BEGIN Dataset excerpts

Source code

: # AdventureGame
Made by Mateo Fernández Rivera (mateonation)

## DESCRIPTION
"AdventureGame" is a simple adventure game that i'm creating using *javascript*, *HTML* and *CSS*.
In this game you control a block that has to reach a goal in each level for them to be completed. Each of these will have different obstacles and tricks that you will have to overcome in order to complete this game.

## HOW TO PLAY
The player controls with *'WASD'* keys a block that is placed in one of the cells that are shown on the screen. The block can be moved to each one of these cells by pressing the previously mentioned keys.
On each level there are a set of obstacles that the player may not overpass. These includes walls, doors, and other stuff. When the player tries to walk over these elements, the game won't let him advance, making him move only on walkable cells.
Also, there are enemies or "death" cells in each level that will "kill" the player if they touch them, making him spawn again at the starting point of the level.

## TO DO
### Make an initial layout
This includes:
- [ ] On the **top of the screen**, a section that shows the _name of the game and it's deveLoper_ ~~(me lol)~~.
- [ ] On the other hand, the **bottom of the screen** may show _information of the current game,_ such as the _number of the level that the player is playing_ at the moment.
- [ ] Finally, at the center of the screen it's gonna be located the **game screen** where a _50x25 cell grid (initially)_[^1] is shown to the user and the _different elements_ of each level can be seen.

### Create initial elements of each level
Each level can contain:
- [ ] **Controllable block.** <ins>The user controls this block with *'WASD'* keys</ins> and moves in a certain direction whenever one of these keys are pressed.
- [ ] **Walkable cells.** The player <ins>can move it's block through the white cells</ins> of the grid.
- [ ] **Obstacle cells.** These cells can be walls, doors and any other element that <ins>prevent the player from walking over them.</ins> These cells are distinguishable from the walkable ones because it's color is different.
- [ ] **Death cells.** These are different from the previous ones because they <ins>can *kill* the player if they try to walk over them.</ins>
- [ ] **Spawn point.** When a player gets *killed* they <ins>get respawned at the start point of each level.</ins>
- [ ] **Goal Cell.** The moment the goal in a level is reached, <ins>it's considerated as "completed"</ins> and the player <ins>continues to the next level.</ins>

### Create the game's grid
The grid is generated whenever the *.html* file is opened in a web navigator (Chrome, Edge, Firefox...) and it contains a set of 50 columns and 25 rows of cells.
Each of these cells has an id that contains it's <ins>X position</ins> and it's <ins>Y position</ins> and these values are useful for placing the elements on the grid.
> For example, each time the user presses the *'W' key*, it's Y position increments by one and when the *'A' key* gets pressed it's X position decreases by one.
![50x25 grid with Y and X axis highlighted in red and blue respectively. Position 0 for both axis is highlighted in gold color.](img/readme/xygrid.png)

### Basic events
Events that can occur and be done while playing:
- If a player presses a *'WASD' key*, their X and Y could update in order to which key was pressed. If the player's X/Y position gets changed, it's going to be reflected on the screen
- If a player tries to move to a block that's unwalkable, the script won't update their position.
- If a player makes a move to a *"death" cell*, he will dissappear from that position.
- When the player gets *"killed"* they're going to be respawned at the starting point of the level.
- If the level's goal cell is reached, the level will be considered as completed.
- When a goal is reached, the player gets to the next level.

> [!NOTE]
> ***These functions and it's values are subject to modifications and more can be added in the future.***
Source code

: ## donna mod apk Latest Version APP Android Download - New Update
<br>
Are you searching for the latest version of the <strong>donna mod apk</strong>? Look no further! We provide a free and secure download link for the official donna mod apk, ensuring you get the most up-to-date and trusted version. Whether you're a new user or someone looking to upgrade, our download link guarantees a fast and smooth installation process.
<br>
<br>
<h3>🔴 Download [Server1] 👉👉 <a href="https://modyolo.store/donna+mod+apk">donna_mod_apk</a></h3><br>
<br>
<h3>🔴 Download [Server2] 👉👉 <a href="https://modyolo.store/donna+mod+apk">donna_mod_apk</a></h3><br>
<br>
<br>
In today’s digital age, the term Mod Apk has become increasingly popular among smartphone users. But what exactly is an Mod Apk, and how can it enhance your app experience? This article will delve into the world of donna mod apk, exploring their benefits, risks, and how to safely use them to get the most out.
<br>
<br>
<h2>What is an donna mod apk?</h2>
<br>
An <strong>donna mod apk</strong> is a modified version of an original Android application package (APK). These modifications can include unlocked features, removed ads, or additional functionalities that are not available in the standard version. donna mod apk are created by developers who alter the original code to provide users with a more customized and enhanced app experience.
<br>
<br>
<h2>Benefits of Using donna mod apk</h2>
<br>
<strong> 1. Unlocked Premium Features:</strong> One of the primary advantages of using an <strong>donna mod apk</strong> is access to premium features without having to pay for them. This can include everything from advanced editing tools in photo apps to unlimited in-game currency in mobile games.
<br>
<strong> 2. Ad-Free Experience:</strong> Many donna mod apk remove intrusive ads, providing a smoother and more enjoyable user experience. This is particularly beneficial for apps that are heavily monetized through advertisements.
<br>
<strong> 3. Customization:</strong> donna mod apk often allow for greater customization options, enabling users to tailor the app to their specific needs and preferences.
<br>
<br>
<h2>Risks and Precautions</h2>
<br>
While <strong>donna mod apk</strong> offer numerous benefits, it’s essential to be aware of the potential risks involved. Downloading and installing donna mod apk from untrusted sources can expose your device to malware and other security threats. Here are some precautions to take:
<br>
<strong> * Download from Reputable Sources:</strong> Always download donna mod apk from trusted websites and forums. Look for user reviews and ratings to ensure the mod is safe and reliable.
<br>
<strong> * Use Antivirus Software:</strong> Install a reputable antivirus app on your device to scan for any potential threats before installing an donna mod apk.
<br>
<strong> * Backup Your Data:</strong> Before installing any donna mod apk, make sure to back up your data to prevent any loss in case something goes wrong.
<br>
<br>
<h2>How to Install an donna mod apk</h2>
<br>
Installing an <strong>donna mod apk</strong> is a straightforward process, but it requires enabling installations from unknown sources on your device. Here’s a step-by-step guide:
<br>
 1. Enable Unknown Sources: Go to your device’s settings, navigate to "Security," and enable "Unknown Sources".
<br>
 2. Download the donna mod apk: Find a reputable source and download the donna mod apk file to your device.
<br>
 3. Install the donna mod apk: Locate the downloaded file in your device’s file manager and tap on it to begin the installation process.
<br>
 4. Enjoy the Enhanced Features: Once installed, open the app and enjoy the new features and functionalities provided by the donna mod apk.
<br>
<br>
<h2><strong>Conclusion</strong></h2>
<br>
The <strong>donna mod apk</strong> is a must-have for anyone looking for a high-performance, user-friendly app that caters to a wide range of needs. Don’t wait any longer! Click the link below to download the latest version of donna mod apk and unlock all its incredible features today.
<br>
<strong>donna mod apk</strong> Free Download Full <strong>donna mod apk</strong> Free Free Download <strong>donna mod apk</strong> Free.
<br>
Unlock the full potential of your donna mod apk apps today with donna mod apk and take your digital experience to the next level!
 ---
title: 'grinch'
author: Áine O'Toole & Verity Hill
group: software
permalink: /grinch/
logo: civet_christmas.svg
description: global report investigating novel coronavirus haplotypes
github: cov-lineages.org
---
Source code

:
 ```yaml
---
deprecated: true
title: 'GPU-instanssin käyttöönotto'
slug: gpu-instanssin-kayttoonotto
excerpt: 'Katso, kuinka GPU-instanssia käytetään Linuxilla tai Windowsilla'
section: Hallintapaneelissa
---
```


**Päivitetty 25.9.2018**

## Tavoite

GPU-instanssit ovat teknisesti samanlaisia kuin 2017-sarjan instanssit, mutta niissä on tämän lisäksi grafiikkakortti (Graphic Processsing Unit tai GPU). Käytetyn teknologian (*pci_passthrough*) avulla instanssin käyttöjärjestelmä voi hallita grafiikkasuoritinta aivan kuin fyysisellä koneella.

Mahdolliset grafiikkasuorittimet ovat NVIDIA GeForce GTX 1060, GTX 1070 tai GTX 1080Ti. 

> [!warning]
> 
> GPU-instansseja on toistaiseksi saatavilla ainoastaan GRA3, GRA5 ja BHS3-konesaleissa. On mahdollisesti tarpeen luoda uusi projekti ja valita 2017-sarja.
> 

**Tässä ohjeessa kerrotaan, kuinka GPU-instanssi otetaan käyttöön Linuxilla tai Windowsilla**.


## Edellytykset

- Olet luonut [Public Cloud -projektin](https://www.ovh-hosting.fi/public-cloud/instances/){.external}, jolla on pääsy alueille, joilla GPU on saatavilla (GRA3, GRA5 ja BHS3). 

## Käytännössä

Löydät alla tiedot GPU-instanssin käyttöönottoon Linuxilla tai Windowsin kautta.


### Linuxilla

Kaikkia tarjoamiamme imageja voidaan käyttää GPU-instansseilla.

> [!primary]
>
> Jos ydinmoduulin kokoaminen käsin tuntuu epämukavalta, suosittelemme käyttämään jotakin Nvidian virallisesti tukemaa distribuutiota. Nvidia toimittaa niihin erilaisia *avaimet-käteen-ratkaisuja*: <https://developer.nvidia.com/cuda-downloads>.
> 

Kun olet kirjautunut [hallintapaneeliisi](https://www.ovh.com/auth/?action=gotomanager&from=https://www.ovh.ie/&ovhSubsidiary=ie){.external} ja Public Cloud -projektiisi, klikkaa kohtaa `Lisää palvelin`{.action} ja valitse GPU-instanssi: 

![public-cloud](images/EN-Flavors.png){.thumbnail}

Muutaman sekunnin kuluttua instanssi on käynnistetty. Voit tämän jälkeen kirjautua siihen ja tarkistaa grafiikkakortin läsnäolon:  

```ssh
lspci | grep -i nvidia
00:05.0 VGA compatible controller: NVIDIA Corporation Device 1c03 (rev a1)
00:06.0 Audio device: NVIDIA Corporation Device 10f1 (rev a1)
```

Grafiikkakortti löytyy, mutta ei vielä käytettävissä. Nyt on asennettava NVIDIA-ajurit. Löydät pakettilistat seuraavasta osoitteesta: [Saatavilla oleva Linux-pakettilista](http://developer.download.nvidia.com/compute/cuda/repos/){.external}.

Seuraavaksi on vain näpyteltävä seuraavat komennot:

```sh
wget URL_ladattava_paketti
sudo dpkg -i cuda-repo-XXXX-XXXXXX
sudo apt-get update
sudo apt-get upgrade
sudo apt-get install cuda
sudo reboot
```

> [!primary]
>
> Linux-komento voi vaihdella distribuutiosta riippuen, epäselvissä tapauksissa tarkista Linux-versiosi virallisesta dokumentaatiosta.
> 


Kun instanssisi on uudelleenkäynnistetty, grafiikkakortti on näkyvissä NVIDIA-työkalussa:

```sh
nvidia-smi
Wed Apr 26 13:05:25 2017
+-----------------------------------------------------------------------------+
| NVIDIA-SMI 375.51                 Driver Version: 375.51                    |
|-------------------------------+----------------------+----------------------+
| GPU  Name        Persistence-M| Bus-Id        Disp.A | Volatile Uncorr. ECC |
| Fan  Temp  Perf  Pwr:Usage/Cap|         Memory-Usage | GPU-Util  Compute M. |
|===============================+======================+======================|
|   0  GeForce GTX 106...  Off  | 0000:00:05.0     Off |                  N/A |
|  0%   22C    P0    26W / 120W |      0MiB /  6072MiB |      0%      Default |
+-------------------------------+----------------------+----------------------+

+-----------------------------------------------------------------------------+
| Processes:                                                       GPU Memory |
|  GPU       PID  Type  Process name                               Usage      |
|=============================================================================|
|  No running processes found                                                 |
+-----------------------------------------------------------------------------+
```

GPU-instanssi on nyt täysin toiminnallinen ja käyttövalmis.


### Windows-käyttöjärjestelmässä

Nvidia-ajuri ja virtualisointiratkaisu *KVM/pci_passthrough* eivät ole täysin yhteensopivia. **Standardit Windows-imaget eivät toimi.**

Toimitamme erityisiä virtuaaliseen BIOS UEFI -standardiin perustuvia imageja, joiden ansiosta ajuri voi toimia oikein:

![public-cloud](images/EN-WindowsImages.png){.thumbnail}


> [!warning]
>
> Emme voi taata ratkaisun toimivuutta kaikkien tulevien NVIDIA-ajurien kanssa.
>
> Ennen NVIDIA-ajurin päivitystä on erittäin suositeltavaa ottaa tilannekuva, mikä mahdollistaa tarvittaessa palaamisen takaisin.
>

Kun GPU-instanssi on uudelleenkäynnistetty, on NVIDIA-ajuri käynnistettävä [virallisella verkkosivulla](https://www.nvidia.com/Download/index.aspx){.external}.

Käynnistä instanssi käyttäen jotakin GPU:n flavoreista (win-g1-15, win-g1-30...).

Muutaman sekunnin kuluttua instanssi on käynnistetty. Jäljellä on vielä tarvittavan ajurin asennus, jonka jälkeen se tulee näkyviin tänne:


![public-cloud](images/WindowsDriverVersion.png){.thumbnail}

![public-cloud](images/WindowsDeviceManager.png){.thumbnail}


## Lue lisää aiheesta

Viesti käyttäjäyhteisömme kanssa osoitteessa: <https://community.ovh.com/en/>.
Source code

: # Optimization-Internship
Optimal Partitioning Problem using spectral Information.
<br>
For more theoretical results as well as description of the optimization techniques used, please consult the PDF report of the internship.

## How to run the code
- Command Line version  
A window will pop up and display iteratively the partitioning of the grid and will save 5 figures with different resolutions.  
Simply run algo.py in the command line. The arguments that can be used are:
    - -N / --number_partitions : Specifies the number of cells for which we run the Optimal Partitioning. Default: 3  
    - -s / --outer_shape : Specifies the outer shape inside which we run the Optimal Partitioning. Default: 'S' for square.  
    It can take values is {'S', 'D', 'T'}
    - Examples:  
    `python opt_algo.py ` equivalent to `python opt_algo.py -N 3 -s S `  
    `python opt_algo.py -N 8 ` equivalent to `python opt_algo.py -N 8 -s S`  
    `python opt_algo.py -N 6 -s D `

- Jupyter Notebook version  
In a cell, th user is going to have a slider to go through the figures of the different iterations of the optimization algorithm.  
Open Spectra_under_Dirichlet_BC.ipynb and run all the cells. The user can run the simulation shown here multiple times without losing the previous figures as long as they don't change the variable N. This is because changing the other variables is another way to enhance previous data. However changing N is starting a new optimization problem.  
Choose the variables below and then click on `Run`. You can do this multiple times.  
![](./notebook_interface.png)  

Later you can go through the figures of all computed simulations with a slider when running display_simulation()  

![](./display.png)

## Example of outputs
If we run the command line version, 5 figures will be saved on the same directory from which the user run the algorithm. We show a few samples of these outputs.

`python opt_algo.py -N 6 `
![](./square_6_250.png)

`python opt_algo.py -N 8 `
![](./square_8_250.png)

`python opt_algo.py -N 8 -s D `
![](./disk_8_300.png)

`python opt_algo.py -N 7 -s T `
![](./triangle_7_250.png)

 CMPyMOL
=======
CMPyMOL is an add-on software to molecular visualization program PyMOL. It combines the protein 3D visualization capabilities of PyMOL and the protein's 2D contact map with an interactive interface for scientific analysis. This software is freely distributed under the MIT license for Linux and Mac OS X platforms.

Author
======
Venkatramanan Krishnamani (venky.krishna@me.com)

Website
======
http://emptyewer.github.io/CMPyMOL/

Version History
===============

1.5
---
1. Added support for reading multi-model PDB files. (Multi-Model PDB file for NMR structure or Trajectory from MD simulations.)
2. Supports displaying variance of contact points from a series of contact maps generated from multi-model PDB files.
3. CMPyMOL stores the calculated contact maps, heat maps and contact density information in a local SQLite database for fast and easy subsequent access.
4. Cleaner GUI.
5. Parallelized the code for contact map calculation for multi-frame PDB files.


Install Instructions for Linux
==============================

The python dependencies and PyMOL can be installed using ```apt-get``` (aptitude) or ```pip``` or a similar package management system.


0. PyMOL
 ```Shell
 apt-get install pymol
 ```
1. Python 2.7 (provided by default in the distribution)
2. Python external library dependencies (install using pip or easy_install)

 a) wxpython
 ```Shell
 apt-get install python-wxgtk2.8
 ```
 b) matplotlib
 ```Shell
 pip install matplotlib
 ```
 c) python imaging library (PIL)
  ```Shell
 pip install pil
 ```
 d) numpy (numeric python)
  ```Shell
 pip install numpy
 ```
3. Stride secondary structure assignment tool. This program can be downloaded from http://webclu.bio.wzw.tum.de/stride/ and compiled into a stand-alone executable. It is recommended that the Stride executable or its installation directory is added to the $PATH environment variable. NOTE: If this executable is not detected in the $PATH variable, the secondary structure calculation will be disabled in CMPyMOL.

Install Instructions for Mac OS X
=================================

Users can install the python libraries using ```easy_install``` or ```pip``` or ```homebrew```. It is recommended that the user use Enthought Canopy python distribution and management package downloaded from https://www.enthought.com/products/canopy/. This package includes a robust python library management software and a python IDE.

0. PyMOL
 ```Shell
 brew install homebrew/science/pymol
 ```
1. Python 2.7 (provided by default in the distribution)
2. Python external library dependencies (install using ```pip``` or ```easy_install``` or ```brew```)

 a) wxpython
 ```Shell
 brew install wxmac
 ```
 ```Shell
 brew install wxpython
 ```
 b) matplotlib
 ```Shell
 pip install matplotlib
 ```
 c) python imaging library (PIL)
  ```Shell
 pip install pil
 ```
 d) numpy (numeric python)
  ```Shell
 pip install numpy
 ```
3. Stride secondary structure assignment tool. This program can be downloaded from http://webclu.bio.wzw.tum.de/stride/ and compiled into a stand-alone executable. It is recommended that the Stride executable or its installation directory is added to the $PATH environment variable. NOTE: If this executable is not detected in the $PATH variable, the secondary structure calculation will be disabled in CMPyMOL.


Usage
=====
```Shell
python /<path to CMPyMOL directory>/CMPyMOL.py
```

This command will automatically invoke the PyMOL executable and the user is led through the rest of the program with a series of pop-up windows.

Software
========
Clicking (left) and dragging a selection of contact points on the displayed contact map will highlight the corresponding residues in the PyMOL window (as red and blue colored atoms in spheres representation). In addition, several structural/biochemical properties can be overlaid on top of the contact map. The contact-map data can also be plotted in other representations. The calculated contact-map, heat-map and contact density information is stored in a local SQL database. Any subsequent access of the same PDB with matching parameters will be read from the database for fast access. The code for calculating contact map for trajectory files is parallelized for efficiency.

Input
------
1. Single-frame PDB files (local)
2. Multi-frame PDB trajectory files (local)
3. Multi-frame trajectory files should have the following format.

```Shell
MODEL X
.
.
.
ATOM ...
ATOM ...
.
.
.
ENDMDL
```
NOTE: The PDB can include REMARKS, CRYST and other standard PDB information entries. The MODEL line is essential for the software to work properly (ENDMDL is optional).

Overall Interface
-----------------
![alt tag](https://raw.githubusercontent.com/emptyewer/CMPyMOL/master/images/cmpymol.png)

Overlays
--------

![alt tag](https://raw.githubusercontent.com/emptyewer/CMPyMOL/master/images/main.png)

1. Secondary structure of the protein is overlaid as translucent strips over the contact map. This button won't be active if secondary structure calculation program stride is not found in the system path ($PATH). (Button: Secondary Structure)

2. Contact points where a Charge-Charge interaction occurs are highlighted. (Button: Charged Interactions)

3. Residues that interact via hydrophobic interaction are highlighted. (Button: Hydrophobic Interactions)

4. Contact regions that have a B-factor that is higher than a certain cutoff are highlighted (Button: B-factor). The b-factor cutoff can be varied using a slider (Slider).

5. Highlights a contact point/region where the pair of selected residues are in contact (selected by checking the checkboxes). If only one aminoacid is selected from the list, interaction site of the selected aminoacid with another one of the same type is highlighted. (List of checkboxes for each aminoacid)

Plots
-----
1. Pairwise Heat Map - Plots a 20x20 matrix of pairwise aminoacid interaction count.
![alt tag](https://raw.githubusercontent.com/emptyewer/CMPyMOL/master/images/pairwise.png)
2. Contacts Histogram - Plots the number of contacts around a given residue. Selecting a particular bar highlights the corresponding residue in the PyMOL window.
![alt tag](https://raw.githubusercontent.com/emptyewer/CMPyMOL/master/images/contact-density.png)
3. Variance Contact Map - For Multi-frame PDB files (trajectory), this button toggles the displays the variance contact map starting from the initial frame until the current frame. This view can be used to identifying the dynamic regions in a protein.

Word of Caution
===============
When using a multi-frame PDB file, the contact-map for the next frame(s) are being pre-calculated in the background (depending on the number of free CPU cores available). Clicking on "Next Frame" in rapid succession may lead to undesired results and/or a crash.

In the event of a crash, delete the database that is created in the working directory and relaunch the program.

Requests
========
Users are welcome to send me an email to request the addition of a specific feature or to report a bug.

END Dataset excerpts

### Your assignment
Each line from the beginning of the entries to the line with "- [ ] On the other" must be repeated exactly, with both end lines kept and no other lines given.

### Solution to the exercise
Source code

: # AdventureGame
Made by Mateo Fernández Rivera (mateonation)

## DESCRIPTION
"AdventureGame" is a simple adventure game that i'm creating using *javascript*, *HTML* and *CSS*.
In this game you control a block that has to reach a goal in each level for them to be completed. Each of these will have different obstacles and tricks that you will have to overcome in order to complete this game.

## HOW TO PLAY
The player controls with *'WASD'* keys a block that is placed in one of the cells that are shown on the screen. The block can be moved to each one of these cells by pressing the previously mentioned keys.
On each level there are a set of obstacles that the player may not overpass. These includes walls, doors, and other stuff. When the player tries to walk over these elements, the game won't let him advance, making him move only on walkable cells.
Also, there are enemies or "death" cells in each level that will "kill" the player if they touch them, making him spawn again at the starting point of the level.

## TO DO
### Make an initial layout
This includes:
- [ ] On the **top of the screen**, a section that shows the _name of the game and it's deveLoper_ ~~(me lol)~~.
- [ ] On the other hand, the **bottom of the screen** may show _information of the current game,_ such as the _number of the level that the player is playing_ at the moment.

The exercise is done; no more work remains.